The rgb system, in fact, is able to see all colors of the spectrum, and the correct color of all things in nature, whether pure spectral colors, or combinations of colors.

Relationships Between Primary Colors

The relationships between the different primary colors demonstrates the beauty and perfection of human color vision. To explain these relationships, I am not going to use the hexadecimal color system used by computers. Instead I'll designate all color values with a range of zero (0) to sixteen (16) with the number preceded by its color abbreviation. O represents none of a color, 16 represents its maximum possible intensity. Therefore, r16 means red at full intensity.

Red light, then, is the combination r16+g0+b0. Other combinations are as follows:

Red: r16+g0+b0
Green: r0+g16+b0
Blue: r0+g0+b16
Yellow: r16+g16+b0
Cyan: r0+g16+b16
Magenta: r16+g0+b16
Orange: r16+g8+b0
Lime Green:    r8+g16+b0
violet: r11+g0+b16
aqua: r0+g8+b16
white: r16+g16+b16

(In this discussion, white light is assumed to be the source.)

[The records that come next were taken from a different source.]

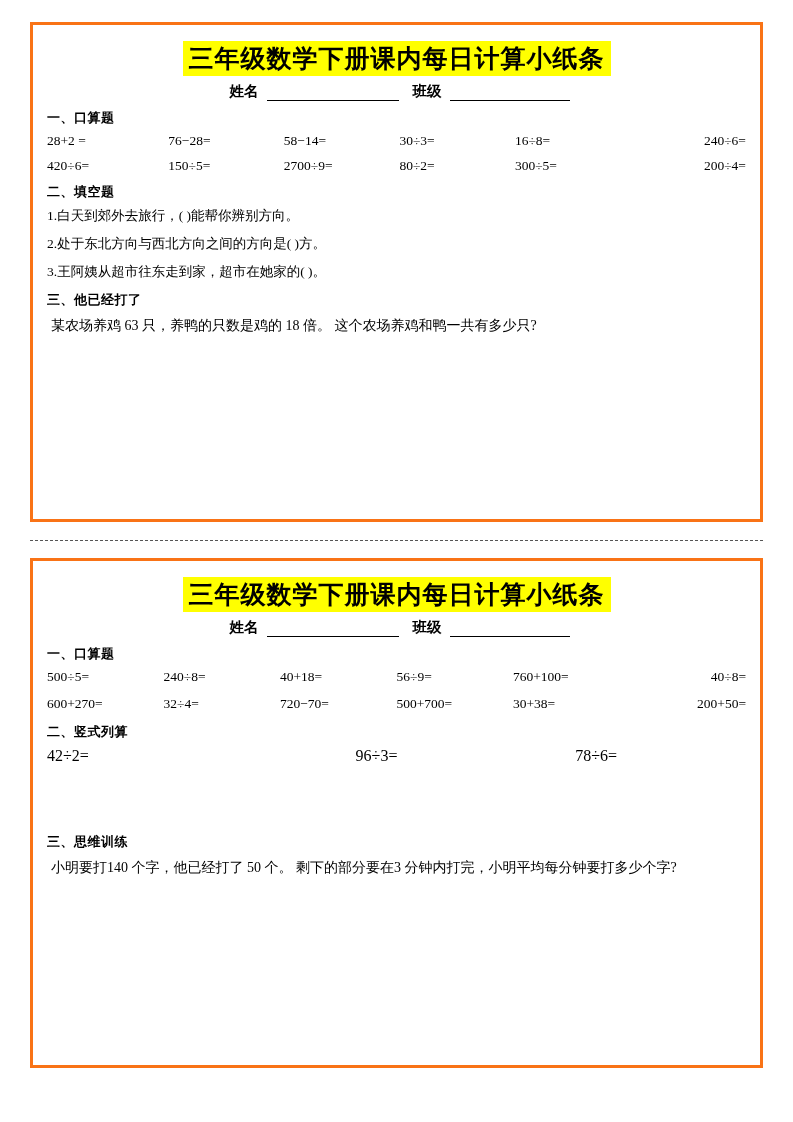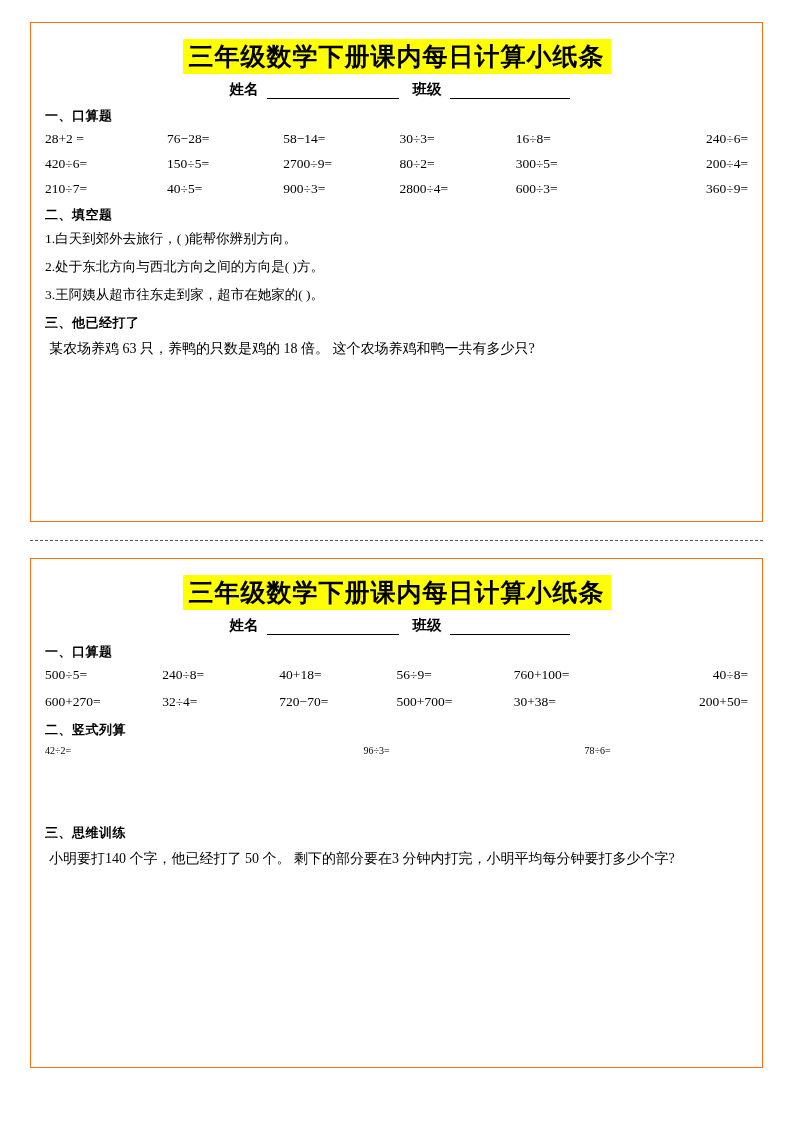--- a/index.html
+++ b/index.html
@@ -17,21 +17,21 @@
   }
   .page {
     width: 793px;
     height: 1122px;
     box-sizing: border-box;
     padding: 22px 30px 0 30px;
     display: flex;
     flex-direction: column;
   }
   .sheet {
-    border: 1px solid #f97316;
+    border: 3px solid #f97316;
     box-sizing: border-box;
     padding: 10px 14px 8px 14px;
     position: relative;
   }
   .sheet-1 { height: 500px; }
   .sheet-2 { height: 510px; }
 
   .divider {
     height: 36px;
     display: flex;
@@ -104,21 +104,21 @@
 
   .think-text {
     font-size: 14px;
     line-height: 1.6;
     padding-left: 4px;
   }
 
   .vert-row {
     display: flex;
     width: 100%;
-    font-size: 10px;
+    font-size: 16px;
   }
   .vert-row .vcell { flex: 1 1 0; text-align: left; }
   .vert-row .vcell.v1 { text-align: center; }
   .vert-row .vcell.v2 { text-align: center; padding-right: 40px; }
 
   .spacer-sm { height: 60px; }
   .spacer-lg { height: 30px; }
 
   .oral-row2 {
     display: flex;
@@ -160,28 +160,20 @@
       <span class="cell c5">240÷6=</span>
     </div>
     <div class="oral-row">
       <span class="cell c0">420÷6=</span>
       <span class="cell c1">150÷5=</span>
       <span class="cell c2">2700÷9=</span>
       <span class="cell c3">80÷2=</span>
       <span class="cell c4">300÷5=</span>
       <span class="cell c5">200÷4=</span>
     </div>
-    <div class="oral-row">
-      <span class="cell c0">210÷7=</span>
-      <span class="cell c1">40÷5=</span>
-      <span class="cell c2">900÷3=</span>
-      <span class="cell c3">2800÷4=</span>
-      <span class="cell c4">600÷3=</span>
-      <span class="cell c5">360÷9=</span>
-    </div>
 
     <div class="section-head">二、填空题</div>
     <div class="fill-line">1.白天到郊外去旅行，(            )能帮你辨别方向。</div>
     <div class="fill-line">2.处于东北方向与西北方向之间的方向是(          )方。</div>
     <div class="fill-line">3.王阿姨从超市往东走到家，超市在她家的(          )。</div>
 
     <div class="section-head">三、他已经打了</div>
     <div class="think-text">某农场养鸡 63 只，养鸭的只数是鸡的 18 倍。 这个农场养鸡和鸭一共有多少只?</div>
   </div>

The primary colors of pigments are determined primarily by the colors they absorb. All colors not absorbed are reflected as the color of the pigment. Yellow pigment absorbs blue light (r0+g0+b16), leaving the red (r16+g0+b0) and green (r0+g16+b0) to be reflected, which added together is yellow (r16+g16+b0).

Red pigment absorbs green (r0+g16+b0) and blue (r0+g0+b16) light, leaving red (r16+g0+b0) to be reflected. But what happens when we mix red and yellow pigment? We know that mixture produces orange, but how does it do that?

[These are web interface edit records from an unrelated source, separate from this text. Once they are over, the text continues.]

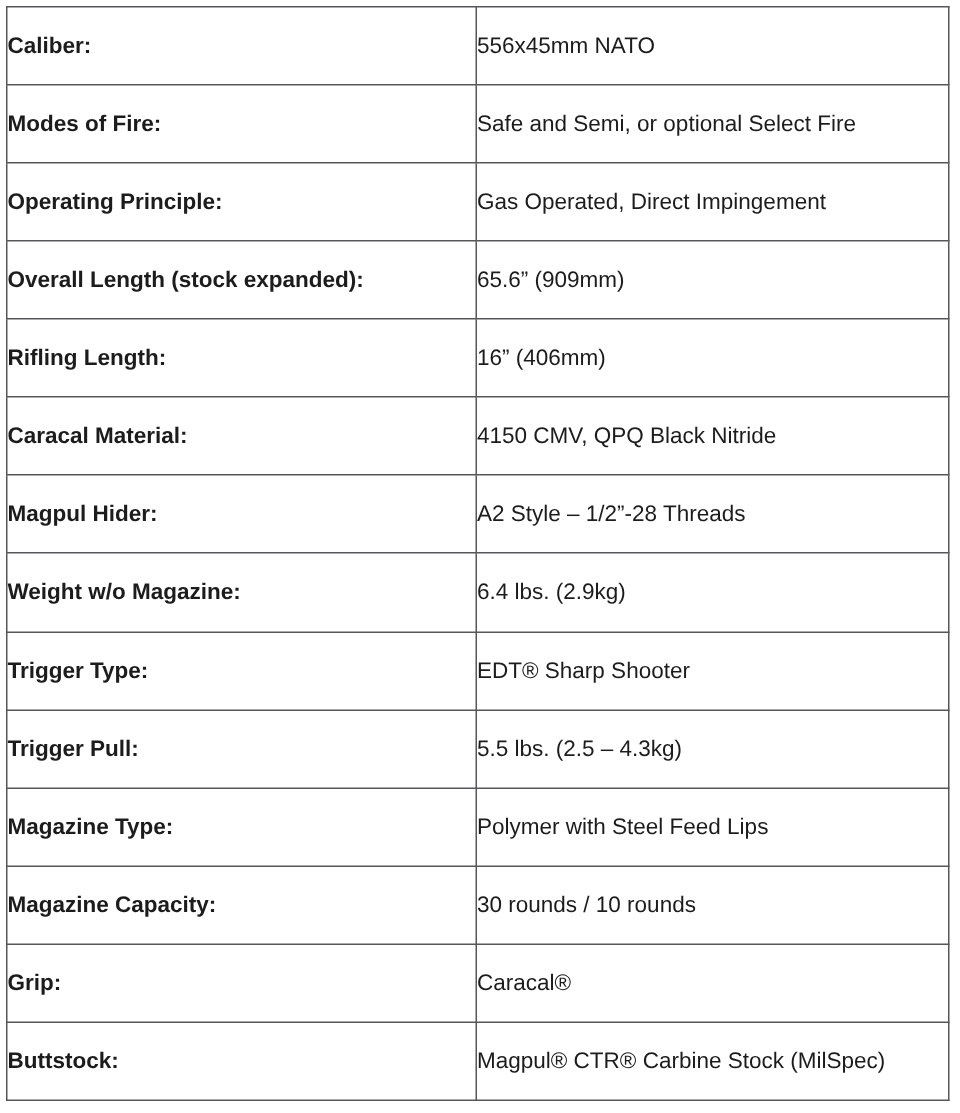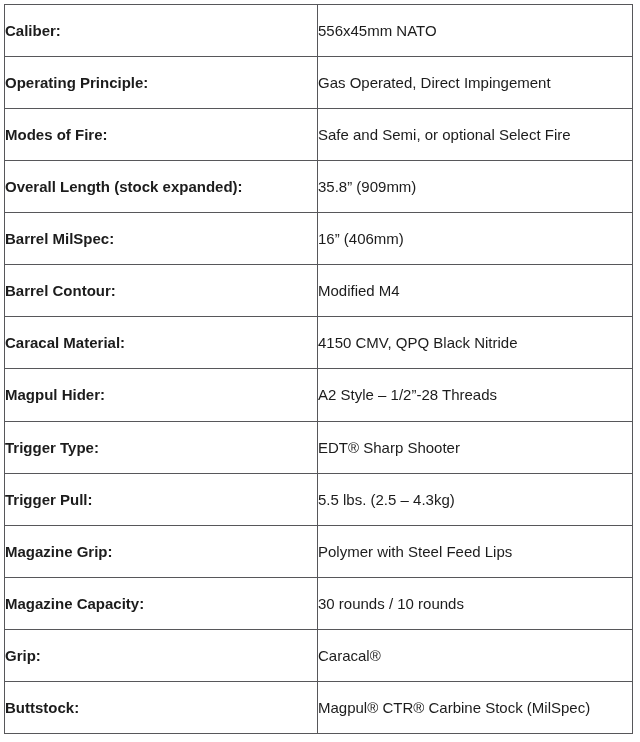--- a/index.html
+++ b/index.html
@@ -50,57 +50,57 @@
 <body>
 
 <div class="page">
   <table class="spec-table">
     <tbody>
         <tr>
           <td class="label-cell">Caliber:</td>
           <td class="value-cell">556x45mm NATO</td>
         </tr>
         <tr>
+          <td class="label-cell">Modes of Fire:</td>
+          <td class="value-cell">Safe and Semi, or optional Select Fire</td>
+        </tr>
+        <tr>
           <td class="label-cell">Operating Principle:</td>
           <td class="value-cell">Gas Operated, Direct Impingement</td>
         </tr>
         <tr>
-          <td class="label-cell">Modes of Fire:</td>
-          <td class="value-cell">Safe and Semi, or optional Select Fire</td>
+          <td class="label-cell">Overall Length (stock expanded):</td>
+          <td class="value-cell">65.6” (909mm)</td>
         </tr>
         <tr>
-          <td class="label-cell">Overall Length (stock expanded):</td>
-          <td class="value-cell">35.8” (909mm)</td>
-        </tr>
-        <tr>
-          <td class="label-cell">Barrel MilSpec:</td>
+          <td class="label-cell">Rifling Length:</td>
           <td class="value-cell">16” (406mm)</td>
-        </tr>
-        <tr>
-          <td class="label-cell">Barrel Contour:</td>
-          <td class="value-cell">Modified M4</td>
         </tr>
         <tr>
           <td class="label-cell">Caracal Material:</td>
           <td class="value-cell">4150 CMV, QPQ Black Nitride</td>
         </tr>
         <tr>
           <td class="label-cell">Magpul Hider:</td>
           <td class="value-cell">A2 Style – 1/2”-28 Threads</td>
         </tr>
         <tr>
+          <td class="label-cell">Weight w/o Magazine:</td>
+          <td class="value-cell">6.4 lbs. (2.9kg)</td>
+        </tr>
+        <tr>
           <td class="label-cell">Trigger Type:</td>
           <td class="value-cell">EDT® Sharp Shooter</td>
         </tr>
         <tr>
           <td class="label-cell">Trigger Pull:</td>
           <td class="value-cell">5.5 lbs. (2.5 – 4.3kg)</td>
         </tr>
         <tr>
-          <td class="label-cell">Magazine Grip:</td>
+          <td class="label-cell">Magazine Type:</td>
           <td class="value-cell">Polymer with Steel Feed Lips</td>
         </tr>
         <tr>
           <td class="label-cell">Magazine Capacity:</td>
           <td class="value-cell">30 rounds / 10 rounds</td>
         </tr>
         <tr>
           <td class="label-cell">Grip:</td>
           <td class="value-cell">Caracal®</td>
         </tr>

Assuming we mix the pigments in equal quantities, it would seem since yellow absorbs blue (r0+g0+b16), and red absorbs green (r0+g16+b0) and blue (r0+g0+b16), there would only be red left to be reflected, but there is only half of each pigment. The yellow and Red pigments both absorb blue, so there is no blue light reflected, but only half the pigment mixture absorbs green and none absorbs red. Since half the pigment reflects green, the total reflected color is orange (r16+g8+b0).

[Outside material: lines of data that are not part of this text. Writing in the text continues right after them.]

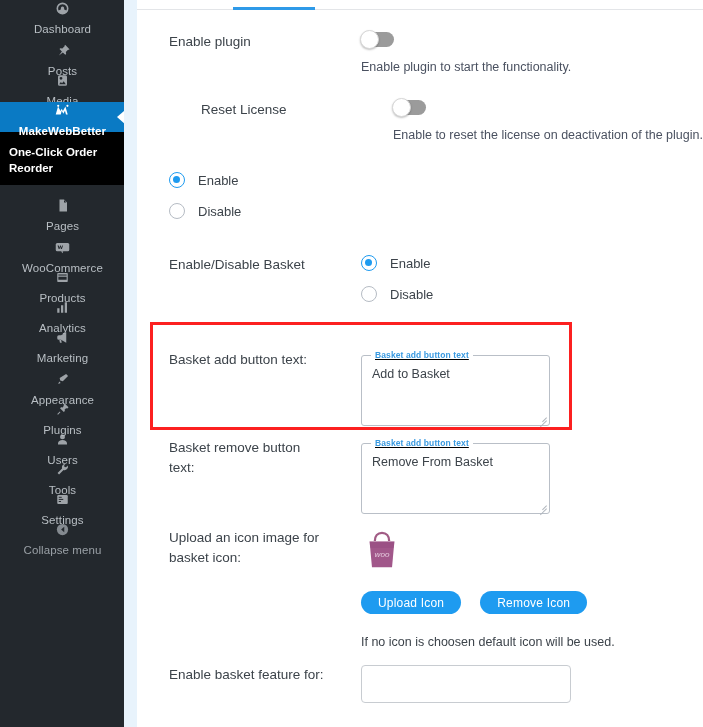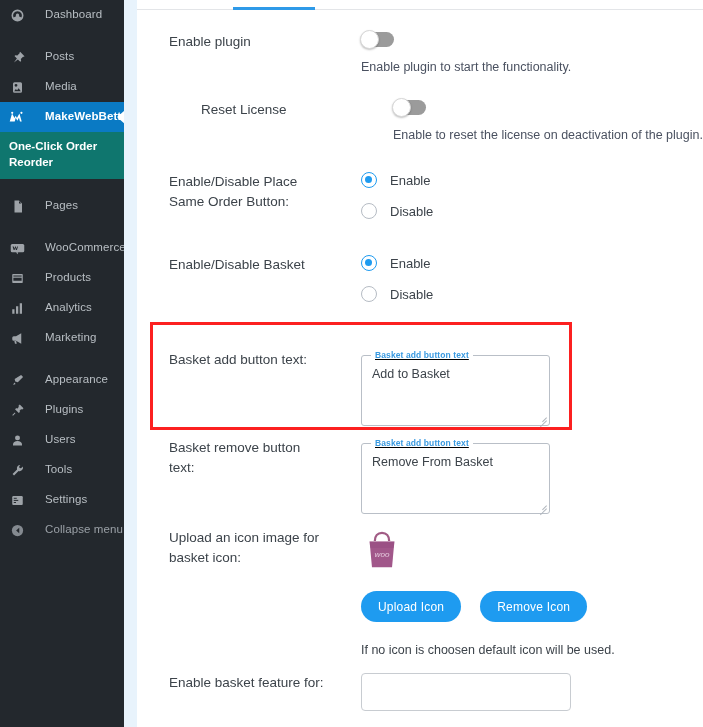--- a/index.html
+++ b/index.html
@@ -23,52 +23,53 @@
     flex: 0 0 124px;
     background: #23282d;
     color: #b4b9be;
     padding-top: 0px;
     position: relative;
     overflow: hidden;
   }
   .menu-item {
     display: flex;
     align-items: center;
-    gap: 20px;
+    gap: 8px;
     padding: 0 8px 0 9px;
     height: 30px;
     font-size: 11.5px;
     color: #b9bfc4;
     line-height: 1;
     position: relative;
     white-space: nowrap;
+    flex-direction: column;
   }
   .menu-item .mi-label { font-size: 11.5px; letter-spacing: .1px; }
   .menu-item.active {
     background: #0a7ac4;
     color: #ffffff;
     font-weight: bold;
   }
   .menu-item.active .mi-label { color: #fff; }
   .menu-item.active::after {
     content: "";
     position: absolute;
     right: -1px; top: 50%;
     transform: translateY(-50%);
     width: 0; height: 0;
     border-top: 7px solid transparent;
     border-bottom: 7px solid transparent;
     border-right: 8px solid #ffffff;
   }
   .submenu-item {
-    background: #0f766e;
+    background: #000000;
     color: #ffffff;
     font-weight: bold;
     font-size: 11.5px;
-    padding: 7px 10px 9px 9px;
+    padding: 13px 10px 9px 9px;
     line-height: 1.35;
   }
   .menu-gap { height: 12px; }
   .mi-icon {
     width: 16px; height: 16px;
     flex: 0 0 16px;
     display: inline-flex;
     align-items: center;
     justify-content: center;
     opacity: .82;
@@ -234,21 +235,21 @@
 
   
   .btn-row { display: flex; gap: 19px; margin-top: 19px; }
   .btn {
     border: none;
     background: #1e9bf0;
     color: #ffffff;
     font-size: 12px;
     font-family: "Liberation Sans", sans-serif;
     padding: 0 17px;
-    height: 31px;
+    height: 23px;
     border-radius: 16px;
     cursor: pointer;
     letter-spacing: .2px;
   }
   .icon-note {
     font-size: 12.5px;
     color: #3c434a;
     margin-top: 21px;
   }
 
@@ -459,21 +460,20 @@
           <div class="label-col">Reset License</div>
           <div class="field-col">
             <div class="toggle">
               <span class="knob"></span>
             </div>
             <div class="help">Enable to reset the license on deactivation of the plugin.</div>
           </div>
         </div>
 
         <div class="row" style="margin-bottom:21px;">
-          <div class="label-col">Enable/Disable Place Same Order Button:</div>
           <div class="field-col">
             <div class="radio-line">
               <span class="radio checked"></span>
               <span class="radio-label">Enable</span>
             </div>
             <div class="radio-line">
               <span class="radio"></span>
               <span class="radio-label">Disable</span>
             </div>
           </div>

Notice, the effective color can also be considered an average of the effective colors of each pigment:

Red: r16+g0+b0
+ Yellow:    r16+g16+b0

=           r32+g16+b0

÷ 2 = Orange:    r16+g8+b0

This is exactly what all visible colors are, the average of all colors reaching the eye for any given colored area. The single spectral colors are seen in exactly the same way, except that the average of any one value is that value. The so called spectral colors are each only the simplest average of all color combinations that can produce that color.

The Subtractive Primary Colors

The subtractive primary colors are also determined by the colors absorbed by the "filters." (The filters can be pigments in a slide or transparent inks on white paper, for example.) The difference is, that filters do not add up fractionally as pigments do. For each filter combination, the combined absorbtion is the total of the absorbtion for each filter, not the average.

(For filters, the color values indicate how much of a color it will transmit; 0 means it passes none, 16 means it passes all.)

In the above illustration, the overlapping of a cyan and magenta filter results in a blue filter, because cyan (r0+g16+b16) passes only green and blue but absorbs all the red, and magenta (r16+g0+b16) passes only red and blue but absorbs all the green, leaving only blue to pass through.